Mary tranquilly explained to me what had happened. When she had finished I stared at her intently but not because of anything striking or startling in her explanation. Indeed, although I was able, a few minutes later, to
reassemble
what she had said (the impress, as it were, of her words still being sufficiently fresh), while she spoke I hardly heard her. I had been suddenly struck by her manner, by nervous timid, prudish Mary calmly and objectively talking to me about pregnancies and abortions. And now I would have to answer her in the same responsible way. This was new. It was not ‘Mary, Mary quite contrary' being teased by, or furiously rebuking, her mischievous younger brother, but two adults discussing an adult situation. And having become aware of this, I lost my moorings, found waves of inadequacy and self-consciousness suffusing me, as if her objective air effortlessly transcended, and so implicitly dismissed, all our past relationship.

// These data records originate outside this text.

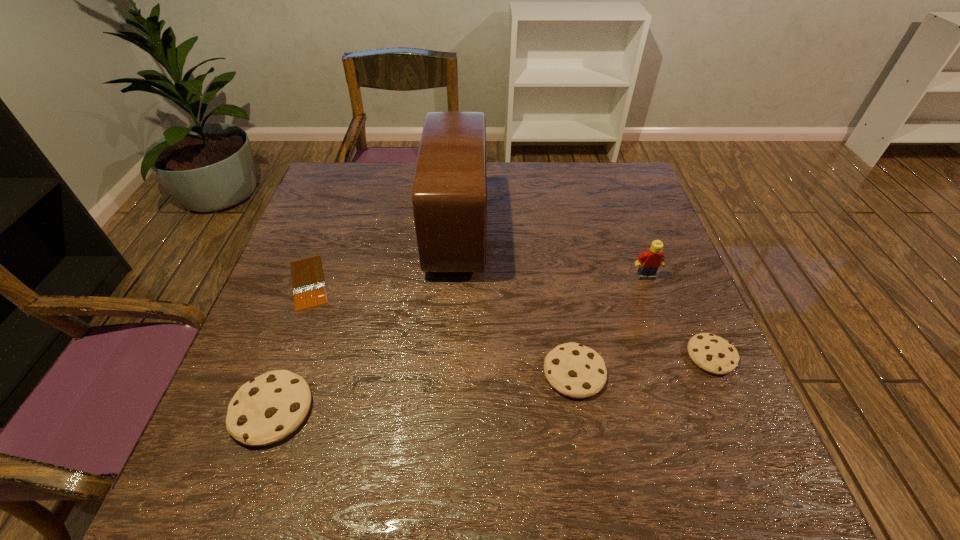
Where is `the tallest cookie`? The height and width of the screenshot is (540, 960). the tallest cookie is located at coordinates (268, 408).

In order to click on the third tallest object in this screenshot , I will do `click(268, 408)`.

Image resolution: width=960 pixels, height=540 pixels. I want to click on the third object from right to left, so click(574, 370).

I want to click on the second cookie from right to left, so click(x=574, y=370).

I want to click on the second shortest object, so click(713, 354).

I want to click on the rightmost cookie, so click(713, 354).

Locate an element on the screen. Image resolution: width=960 pixels, height=540 pixels. the tallest object is located at coordinates (449, 197).

Identify the location of the third object from left to right. The height and width of the screenshot is (540, 960). pyautogui.click(x=449, y=197).

Find the location of a particular element. The height and width of the screenshot is (540, 960). the fifth shortest object is located at coordinates (649, 262).

Find the location of a particular element. chocolate bar is located at coordinates (308, 283).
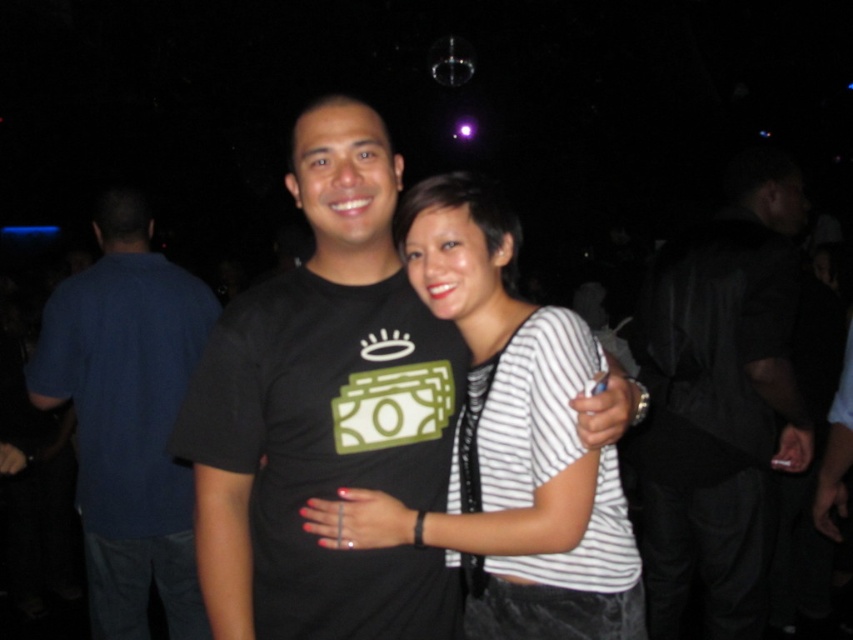
Where is `white striped shirt at center`? The image size is (853, 640). white striped shirt at center is located at coordinates (495, 432).

Does white striped shirt at center appear on the left side of dark blue shirt at left?

In fact, white striped shirt at center is to the right of dark blue shirt at left.

Who is more distant from viewer, (483, 625) or (100, 419)?

Point (100, 419)

At what (x,y) coordinates should I click in order to perform the action: click on white striped shirt at center. Please return your answer as a coordinate pair (x, y). The width and height of the screenshot is (853, 640). Looking at the image, I should click on (495, 432).

From the picture: Does black leather jacket at right have a greater height compared to white striped shirt at center?

Yes, black leather jacket at right is taller than white striped shirt at center.

Which is below, black leather jacket at right or white striped shirt at center?

Positioned lower is black leather jacket at right.

Where is `black leather jacket at right`? The width and height of the screenshot is (853, 640). black leather jacket at right is located at coordinates (720, 400).

Is black leather jacket at right bigger than dark blue shirt at left?

Yes, black leather jacket at right is bigger than dark blue shirt at left.

Is black leather jacket at right thinner than dark blue shirt at left?

No, black leather jacket at right is not thinner than dark blue shirt at left.

At what (x,y) coordinates should I click in order to perform the action: click on black leather jacket at right. Please return your answer as a coordinate pair (x, y). The height and width of the screenshot is (640, 853). Looking at the image, I should click on (x=720, y=400).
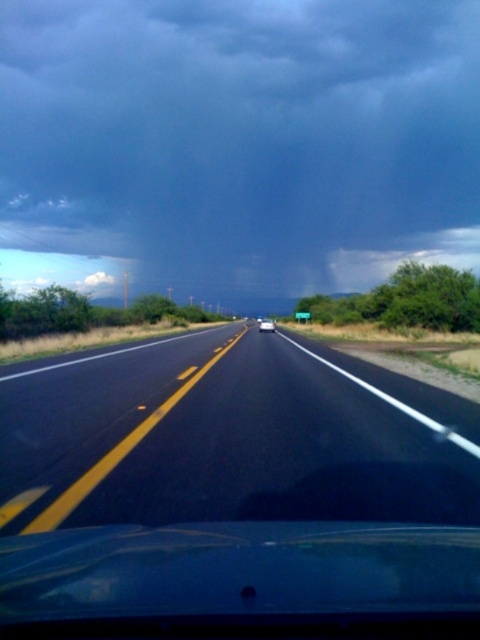
Does dark gray cloud at upper center lie in front of white glossy sedan at center?

No, dark gray cloud at upper center is further to the viewer.

Does point (344, 4) come closer to viewer compared to point (262, 320)?

No, (344, 4) is further to viewer.

Find the location of a particular element. Image resolution: width=480 pixels, height=640 pixels. dark gray cloud at upper center is located at coordinates (237, 145).

Is dark gray cloud at upper center wider than black asphalt highway at center?

Yes, dark gray cloud at upper center is wider than black asphalt highway at center.

This screenshot has height=640, width=480. What do you see at coordinates (237, 145) in the screenshot? I see `dark gray cloud at upper center` at bounding box center [237, 145].

Between point (342, 116) and point (414, 385), which one is positioned behind?

The point (342, 116) is behind.

Find the location of a particular element. dark gray cloud at upper center is located at coordinates (237, 145).

Does black asphalt highway at center come behind white glossy sedan at center?

That is False.

Who is more distant from viewer, [218,394] or [261,323]?

Positioned behind is point [261,323].

Is point (312, 371) positioned after point (267, 320)?

No, (312, 371) is closer to viewer.

The image size is (480, 640). Find the location of `black asphalt highway at center`. black asphalt highway at center is located at coordinates (228, 436).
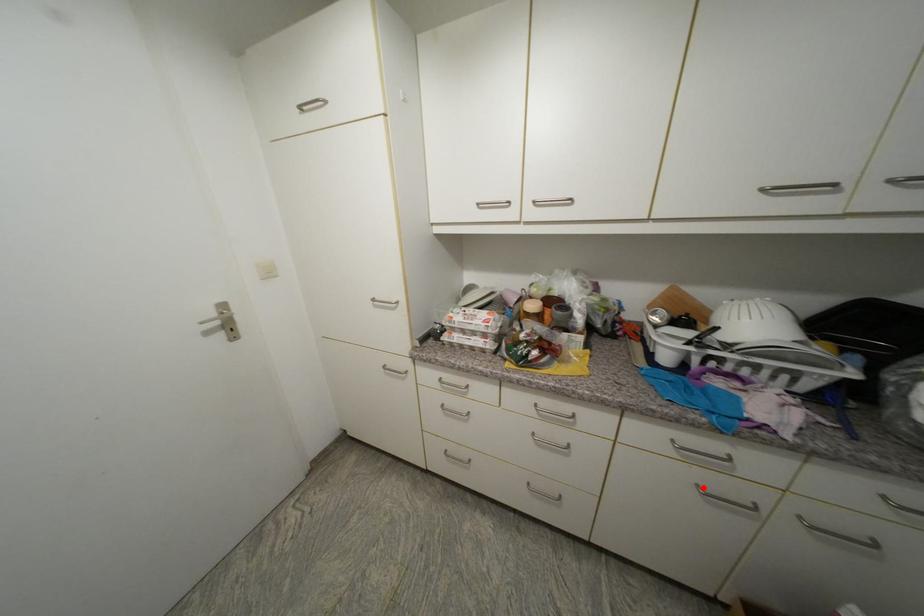
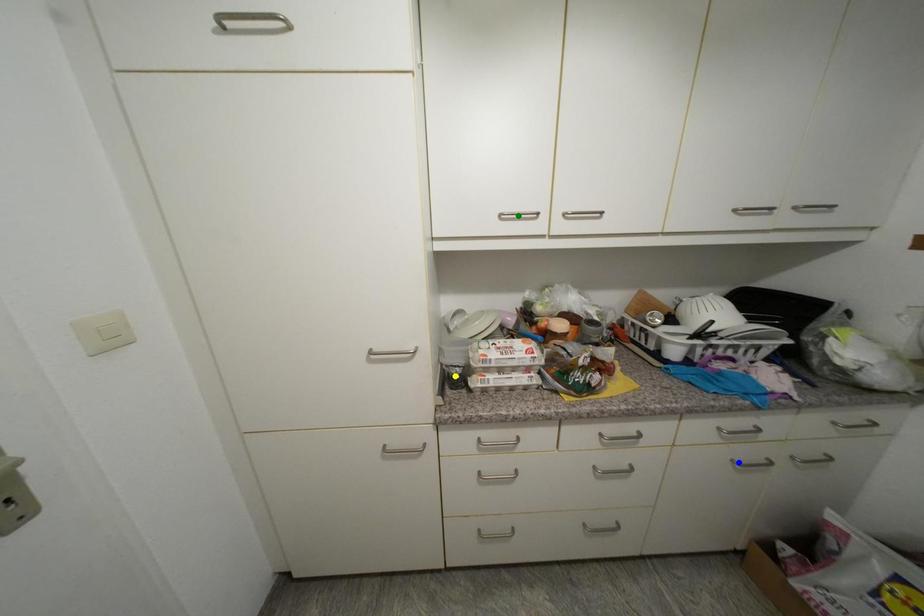
Question: I am providing you with two images of the same scene from different viewpoints. A red point is marked on the first image. You are given multiple points on the second image. Which point in image 2 is actually the same real-world point as the red point in image 1?

Choices:
 (A) blue point
 (B) green point
 (C) yellow point

Answer: (A)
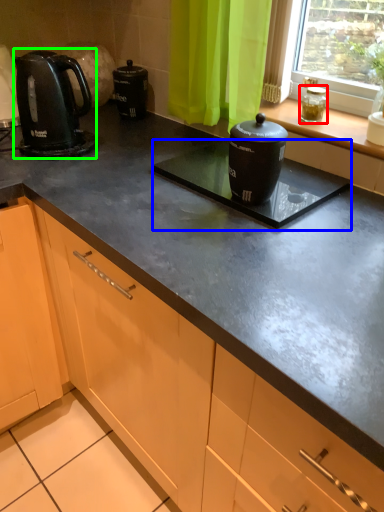
Question: Based on their relative distances, which object is farther from appliance (highlighted by a red box)? Choose from appliance (highlighted by a blue box) and kitchen appliance (highlighted by a green box).

Choices:
 (A) appliance
 (B) kitchen appliance

Answer: (B)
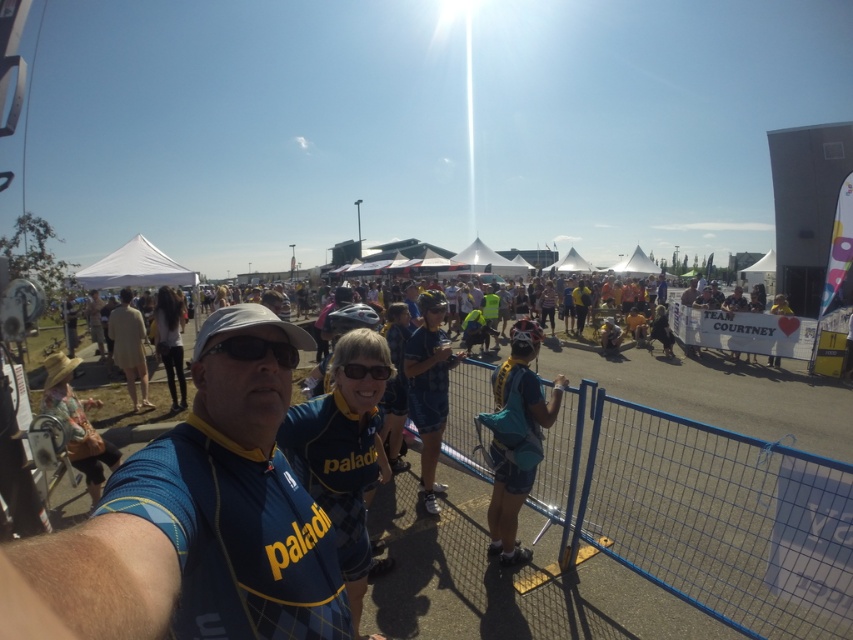
Is teal fabric backpack at center to the right of denim jacket at lower left from the viewer's perspective?

Indeed, teal fabric backpack at center is positioned on the right side of denim jacket at lower left.

This screenshot has width=853, height=640. I want to click on teal fabric backpack at center, so click(517, 438).

You are a GUI agent. You are given a task and a screenshot of the screen. Output one action in this format:
    pyautogui.click(x=<x>, y=<y>)
    Task: Click on the teal fabric backpack at center
    
    Given the screenshot: What is the action you would take?
    pyautogui.click(x=517, y=438)

Does blue fabric shirt at center appear over matte black goggles at center?

Actually, blue fabric shirt at center is below matte black goggles at center.

Who is positioned more to the right, blue fabric shirt at center or matte black goggles at center?

blue fabric shirt at center

Does point (419, 419) lie in front of point (349, 369)?

No, it is not.

The height and width of the screenshot is (640, 853). I want to click on blue fabric shirt at center, so click(x=428, y=388).

In the scene shown: Does blue jersey at center appear under blue wire mesh fence at center?

No, blue jersey at center is not below blue wire mesh fence at center.

Does blue jersey at center lie in front of blue wire mesh fence at center?

Yes.

You are a GUI agent. You are given a task and a screenshot of the screen. Output one action in this format:
    pyautogui.click(x=<x>, y=<y>)
    Task: Click on the blue jersey at center
    
    Given the screenshot: What is the action you would take?
    pyautogui.click(x=200, y=529)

I wondered about it as I walked, a little later, along beside the river, or rather between the two rivers, that of the polluted Thames, rich in typhoid, sluggish with flotsam and sewage, and the other river of cars and motor-bikes and lorries, flowing just as remorselessly, as much a product of nature, drumming and swishing on the other side of me. How?—a few months of married life, being pregnant,
having
now had sexual intercourse? Does all that maturity lurk in every pigtailed, squeamish country girl? Yes, yes,
perhaps
, of course, it does. I suddenly thought: ‘I knew Mary and then I went away and read a lot, and experienced a little, about the world and I imagined the two were different. And now it seems that Mary is the world. Why don't things stay the same, so that one can finally grasp them? Why is everything, always, changing?'

She had told me that Edna had had an abortion, financed by the
restaurateur
with a villain's name, a name of classical villainy, Roger Slatterley, who ran a swank restaurant near a sea-bathing, resort town on the South coast where Edna was employed as an assistant in a research laboratory.